→ Instruction:
Return only the final portion of the entries: the line with "### **Immediate Tasks** ⏳ Estimated: 2 hours" and every line after it, each one exact.

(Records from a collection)
········

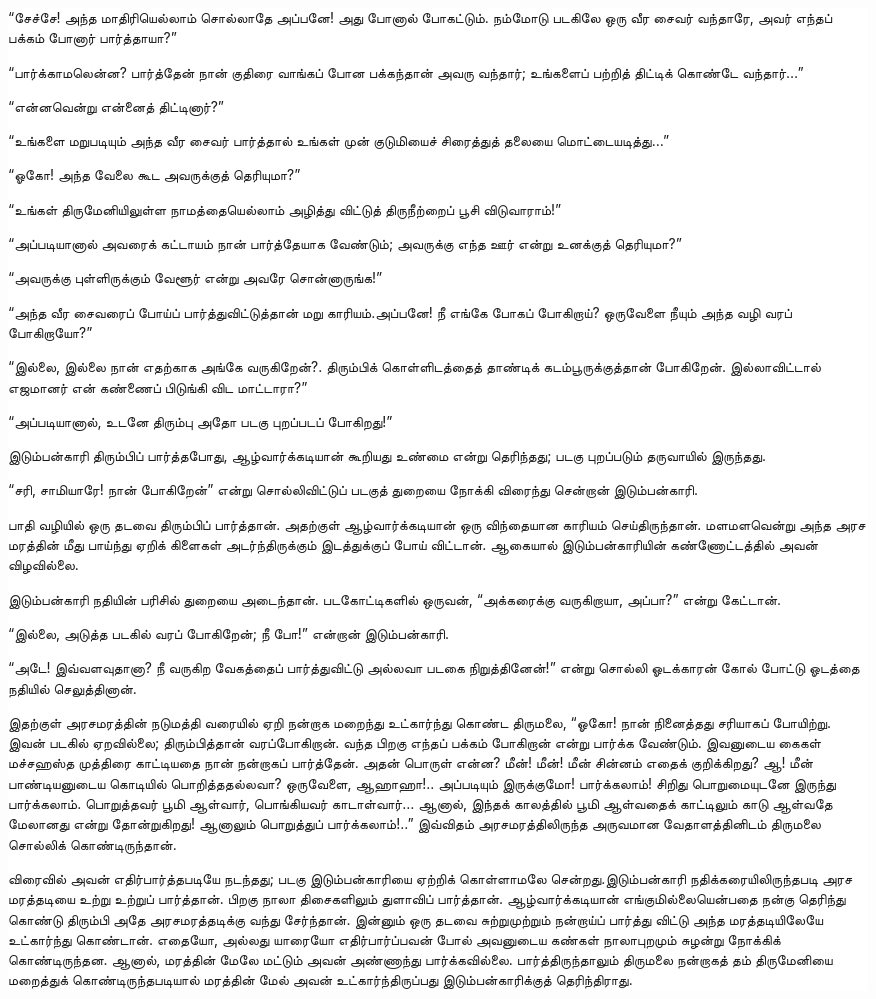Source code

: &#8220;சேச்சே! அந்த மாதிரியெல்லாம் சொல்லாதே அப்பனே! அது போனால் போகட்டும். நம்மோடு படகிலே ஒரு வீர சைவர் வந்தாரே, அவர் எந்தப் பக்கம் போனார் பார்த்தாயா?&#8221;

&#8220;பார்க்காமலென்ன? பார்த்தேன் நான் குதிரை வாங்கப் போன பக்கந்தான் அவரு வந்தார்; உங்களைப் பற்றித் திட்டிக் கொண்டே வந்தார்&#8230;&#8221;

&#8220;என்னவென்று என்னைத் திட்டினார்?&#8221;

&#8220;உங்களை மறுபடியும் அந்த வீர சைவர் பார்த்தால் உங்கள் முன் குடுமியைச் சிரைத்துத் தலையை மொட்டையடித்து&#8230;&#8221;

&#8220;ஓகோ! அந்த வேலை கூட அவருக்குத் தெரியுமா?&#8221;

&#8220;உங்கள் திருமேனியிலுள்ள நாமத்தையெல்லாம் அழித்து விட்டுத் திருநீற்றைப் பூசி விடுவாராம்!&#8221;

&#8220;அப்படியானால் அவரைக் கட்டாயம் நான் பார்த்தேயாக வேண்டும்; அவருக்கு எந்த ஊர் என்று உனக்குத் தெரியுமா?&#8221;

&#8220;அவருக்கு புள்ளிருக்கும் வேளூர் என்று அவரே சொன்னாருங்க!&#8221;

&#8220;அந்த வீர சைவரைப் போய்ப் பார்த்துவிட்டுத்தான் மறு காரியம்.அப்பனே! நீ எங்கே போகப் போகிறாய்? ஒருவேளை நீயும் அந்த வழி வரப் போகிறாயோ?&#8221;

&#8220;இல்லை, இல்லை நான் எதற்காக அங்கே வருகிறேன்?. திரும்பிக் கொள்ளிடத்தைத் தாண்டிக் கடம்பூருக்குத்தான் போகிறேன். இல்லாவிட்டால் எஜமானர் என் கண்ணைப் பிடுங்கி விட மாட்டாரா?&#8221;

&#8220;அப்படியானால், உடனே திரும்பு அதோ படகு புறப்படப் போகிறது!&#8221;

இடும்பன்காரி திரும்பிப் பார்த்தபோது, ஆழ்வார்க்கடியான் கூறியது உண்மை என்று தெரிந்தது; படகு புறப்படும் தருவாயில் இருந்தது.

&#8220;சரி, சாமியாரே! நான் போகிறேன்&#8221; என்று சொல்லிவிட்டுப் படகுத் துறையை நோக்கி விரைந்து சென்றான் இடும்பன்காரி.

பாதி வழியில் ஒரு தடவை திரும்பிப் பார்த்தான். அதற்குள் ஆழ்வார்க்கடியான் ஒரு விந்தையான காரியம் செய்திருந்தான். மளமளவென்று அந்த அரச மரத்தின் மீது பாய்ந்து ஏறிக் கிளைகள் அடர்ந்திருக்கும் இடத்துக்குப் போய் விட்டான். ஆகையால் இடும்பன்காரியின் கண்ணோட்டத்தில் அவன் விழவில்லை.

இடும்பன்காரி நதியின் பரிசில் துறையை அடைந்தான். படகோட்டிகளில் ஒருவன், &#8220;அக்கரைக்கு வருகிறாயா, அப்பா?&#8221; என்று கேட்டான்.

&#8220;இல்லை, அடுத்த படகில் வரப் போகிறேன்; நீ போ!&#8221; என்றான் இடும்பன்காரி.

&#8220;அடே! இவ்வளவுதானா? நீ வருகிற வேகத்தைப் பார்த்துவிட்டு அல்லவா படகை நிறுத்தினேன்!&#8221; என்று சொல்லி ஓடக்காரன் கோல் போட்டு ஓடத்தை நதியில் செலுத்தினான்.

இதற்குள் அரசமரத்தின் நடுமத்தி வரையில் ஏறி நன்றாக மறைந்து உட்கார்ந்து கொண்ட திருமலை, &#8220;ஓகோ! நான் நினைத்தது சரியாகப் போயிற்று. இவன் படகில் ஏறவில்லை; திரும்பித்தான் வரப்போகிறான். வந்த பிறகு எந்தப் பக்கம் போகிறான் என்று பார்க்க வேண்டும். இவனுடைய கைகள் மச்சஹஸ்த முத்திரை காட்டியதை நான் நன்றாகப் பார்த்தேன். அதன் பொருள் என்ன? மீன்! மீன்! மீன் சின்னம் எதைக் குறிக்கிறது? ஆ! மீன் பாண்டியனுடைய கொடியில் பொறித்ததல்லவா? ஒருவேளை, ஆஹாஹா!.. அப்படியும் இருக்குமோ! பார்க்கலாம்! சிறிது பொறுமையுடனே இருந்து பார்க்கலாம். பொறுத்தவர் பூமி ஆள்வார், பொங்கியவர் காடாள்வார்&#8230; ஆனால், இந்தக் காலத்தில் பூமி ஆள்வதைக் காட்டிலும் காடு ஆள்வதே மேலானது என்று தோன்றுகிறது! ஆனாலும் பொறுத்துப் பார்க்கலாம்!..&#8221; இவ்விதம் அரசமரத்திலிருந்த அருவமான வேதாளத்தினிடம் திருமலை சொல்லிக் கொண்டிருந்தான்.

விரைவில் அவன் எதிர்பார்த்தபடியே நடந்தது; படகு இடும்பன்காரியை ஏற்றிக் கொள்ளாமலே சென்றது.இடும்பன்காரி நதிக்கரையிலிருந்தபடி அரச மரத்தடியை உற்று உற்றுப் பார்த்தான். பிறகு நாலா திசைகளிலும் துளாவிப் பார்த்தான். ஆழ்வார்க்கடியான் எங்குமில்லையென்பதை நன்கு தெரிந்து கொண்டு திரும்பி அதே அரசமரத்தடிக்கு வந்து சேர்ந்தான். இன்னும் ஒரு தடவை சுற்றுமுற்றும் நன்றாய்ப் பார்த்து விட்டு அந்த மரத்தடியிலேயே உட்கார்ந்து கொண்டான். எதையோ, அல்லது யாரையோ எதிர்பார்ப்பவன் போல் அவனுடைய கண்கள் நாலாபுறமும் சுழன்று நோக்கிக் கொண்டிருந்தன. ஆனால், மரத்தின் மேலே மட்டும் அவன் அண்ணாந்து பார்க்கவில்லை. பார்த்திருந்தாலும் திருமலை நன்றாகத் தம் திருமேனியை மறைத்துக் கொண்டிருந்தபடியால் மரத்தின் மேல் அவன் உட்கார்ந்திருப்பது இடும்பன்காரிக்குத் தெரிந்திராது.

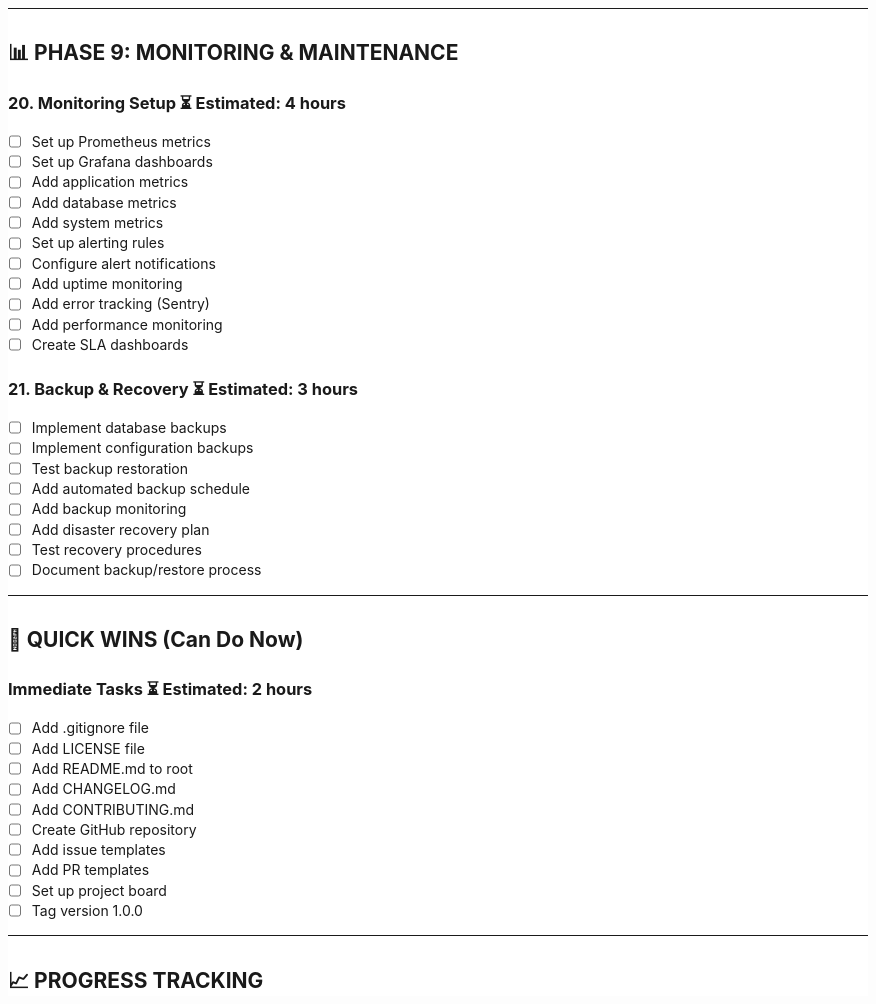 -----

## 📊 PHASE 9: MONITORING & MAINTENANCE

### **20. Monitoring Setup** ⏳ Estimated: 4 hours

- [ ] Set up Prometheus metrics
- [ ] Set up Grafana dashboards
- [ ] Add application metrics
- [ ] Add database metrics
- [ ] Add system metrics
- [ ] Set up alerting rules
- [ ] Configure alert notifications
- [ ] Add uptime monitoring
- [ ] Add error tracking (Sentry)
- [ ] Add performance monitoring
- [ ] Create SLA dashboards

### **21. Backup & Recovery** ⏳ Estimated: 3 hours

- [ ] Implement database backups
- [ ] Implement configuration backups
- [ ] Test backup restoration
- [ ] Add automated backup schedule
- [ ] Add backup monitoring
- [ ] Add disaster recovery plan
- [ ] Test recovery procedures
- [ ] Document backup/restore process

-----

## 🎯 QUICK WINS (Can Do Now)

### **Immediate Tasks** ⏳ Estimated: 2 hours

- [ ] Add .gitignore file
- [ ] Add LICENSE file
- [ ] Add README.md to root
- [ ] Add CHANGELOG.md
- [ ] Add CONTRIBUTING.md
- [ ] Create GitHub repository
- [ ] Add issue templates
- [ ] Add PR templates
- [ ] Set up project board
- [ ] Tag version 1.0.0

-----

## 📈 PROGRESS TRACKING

········

→ Written response:
### **Immediate Tasks** ⏳ Estimated: 2 hours

- [ ] Add .gitignore file
- [ ] Add LICENSE file
- [ ] Add README.md to root
- [ ] Add CHANGELOG.md
- [ ] Add CONTRIBUTING.md
- [ ] Create GitHub repository
- [ ] Add issue templates
- [ ] Add PR templates
- [ ] Set up project board
- [ ] Tag version 1.0.0

-----

## 📈 PROGRESS TRACKING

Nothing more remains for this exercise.